The (rather ugly and invasive - cli()'s for very long stretches) workaround is in https://github.com/simon-budig/flame - but I'll cut'n'paste the relevant code here for posterity.

void
loop ()
{
  [... variable declarations, not a lot of running code ...]

#ifdef MAGIC_KEY_POS
  // for atmega32u4 based Arduinos:
  //
  // check if the bootloader has been activated.
  // avoid doing any rendering to prevent the
  // MAGIC_KEY getting overridden which in turn
  // would prevent entering the bootloader properly.

  if (*((uint16_t *) MAGIC_KEY_POS) == MAGIC_KEY &&
      WDTCSR & (1 << WDE))
    {
      return;
    }
#endif

[...]

#ifdef MAGIC_KEY_POS
  // Now, this is quite unfortunate:
  //
  // for the atmege32u4 based arduinos (Leonardo, pro micro etc.)
  // entering the bootloader is initiated in the USB interrupt
  // handler (i.e. can happen at any time).
  //
  // This does two things: writes MAGIC_KEY to MAGIC_KEY_POS and
  // enables the watchdog reset.
  //
  // If the watchdog fires the atmega32u4 resets and the bootloader
  // code checks for the MAGIC_KEY at MAGIC_KEY_POS. If it finds
  // the MAGIC_KEY it sticks in the bootloader mode.
  //
  // for larger LED strips it is quite likely that MAGIC_KEY_POS
  // resides in the middle of the framebuffer. And if the USB interrupt
  // happens while the code is rendering stuff to the framebuffer,
  // it then might happen that the MAGIC_KEY immediately gets overwritten
  // by the rendering code. This prevents that the bootloader gets
  // entered upon the watchdog reset.
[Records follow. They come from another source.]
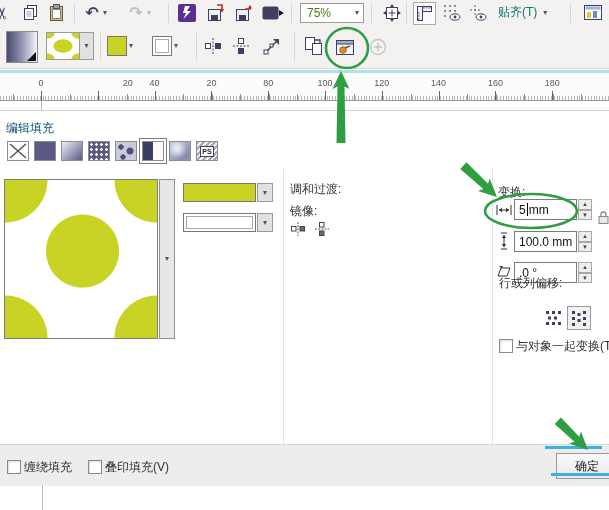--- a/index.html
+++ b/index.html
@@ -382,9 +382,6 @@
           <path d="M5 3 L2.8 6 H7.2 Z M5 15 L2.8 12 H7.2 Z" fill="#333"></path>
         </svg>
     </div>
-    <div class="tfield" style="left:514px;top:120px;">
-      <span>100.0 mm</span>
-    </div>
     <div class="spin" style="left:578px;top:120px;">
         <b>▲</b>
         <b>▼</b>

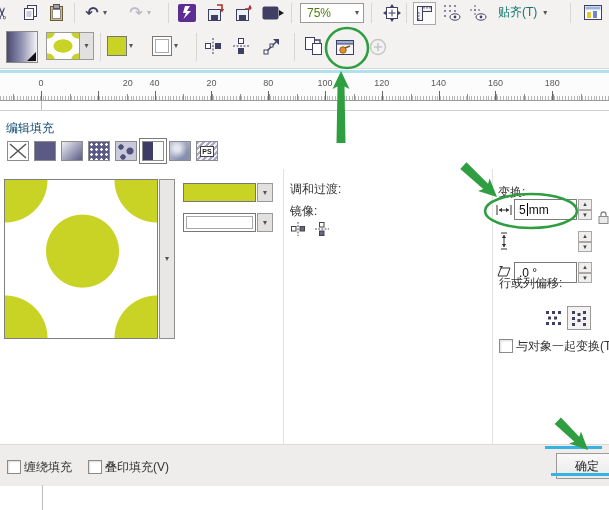--- a/index.html
+++ b/index.html
@@ -401,7 +401,7 @@
         <b>▼</b>
       </div>
 
-    <div class="lbl" style="left:499px;top:164px;">行或列偏移:</div>
+    <div class="lbl" style="left:499px;top:182px;">行或列偏移:</div>
     <div class="offbtn" style="left:543px;top:197px;width:20px;height:20px;">
       <svg width="18" height="18" viewBox="0 0 18 18">
           <path d="M2 2h3v3h-3z M8 2h3v3h-3z M14 2h3v3h-3z M4 7.5h3v3h-3z M10 7.5h3v3h-3z M2 13h3v3h-3z M8 13h3v3h-3z M14 13h3v3h-3z" fill="#3f3f63"></path>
For some effects the AVR is mostly
  // rendering, making it basically impossible to enter the bootloader
  // via the IDE.
  //
  // As a workaround we disable all interrupts during the rendering code
  // which is quite a brute force method. This delays the writing of the
  // MAGIC_KEY to the point of the sei() (since this is now the point where
  // the USB interrupt gets handled), giving the MAGIC_KEY precedence over
  // the rendered effect.
  //
  // and since we basically avoid running loop() when the
  // bootloader-conditions are met (see above) the switch to the bootloader
  // now is more reliable again.

  cli ();
#endif

[... code writing into the framebuffer ...]

#ifdef MAGIC_KEY_POS
  sei ();
#endif

simon-budig avatar Apr 09 '21 08:04 simon-budig

@simon-budig Your comment here scares me... " // for larger LED strips it is quite likely that MAGIC_KEY_POS // resides in the middle of the framebuffer. And if the USB interrupt // happens while the code is rendering stuff to the framebuffer, // it then might happen that the MAGIC_KEY immediately gets overwritten // by the rendering code. This prevents that the bootloader gets "
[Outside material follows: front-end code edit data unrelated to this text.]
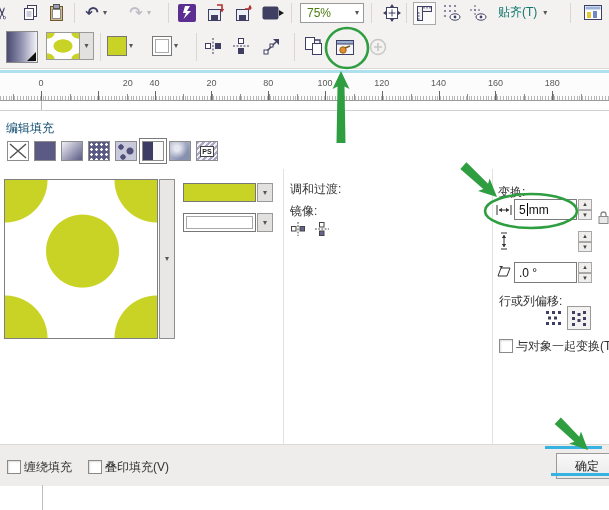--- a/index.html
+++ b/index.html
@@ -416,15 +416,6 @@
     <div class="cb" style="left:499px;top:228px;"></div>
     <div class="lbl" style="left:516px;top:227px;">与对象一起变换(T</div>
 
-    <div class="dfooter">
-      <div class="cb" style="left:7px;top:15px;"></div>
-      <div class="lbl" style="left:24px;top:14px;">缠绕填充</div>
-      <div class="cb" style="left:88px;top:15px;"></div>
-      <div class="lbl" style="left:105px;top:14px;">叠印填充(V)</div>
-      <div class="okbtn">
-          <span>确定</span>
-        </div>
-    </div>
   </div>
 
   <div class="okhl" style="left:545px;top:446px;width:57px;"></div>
If this is true, then this is truly a bug in the Arduino core, the MAGIC_KEY_POS should never reside in memory that can be used by a sketch, either allocated or on the stack. If it can, then ANY SKETCH could run into a problem.

You should raise this issue with the Arduino team.

UPDATE: I checked the Arduino code, this is only an issue for older bootloader versions (~pre 2014), newer ones are supposed to use the last two bytes of the RAM address space; which is the stack and thus the return value from the internally hidden application main() so it isn't a problem. This merge fixed it back in 2016. Well, not a problem as long as you don't write over the end of memory; like what I suspect happened above when you try to use more pixels than you have of memory. I believe I have an open issue to have "Begin()" return an error if allocation fails. Another thing that might help is when the data is being copied, the end "test" includes a check for the end of RAM - 2 to also avoid overwriting this MAGIC_KEY for newer bootloaders.

Makuna avatar Apr 09 '21 17:04 Makuna

It is perfectly possible that there has been an update to the bootloader. Not sure though if it really gets shipped with all these atmega32u4 based arduino pro micro clones... :-)

Yeah, if you're able to update the bootloader with an ISP programmer then this is the most sane solution.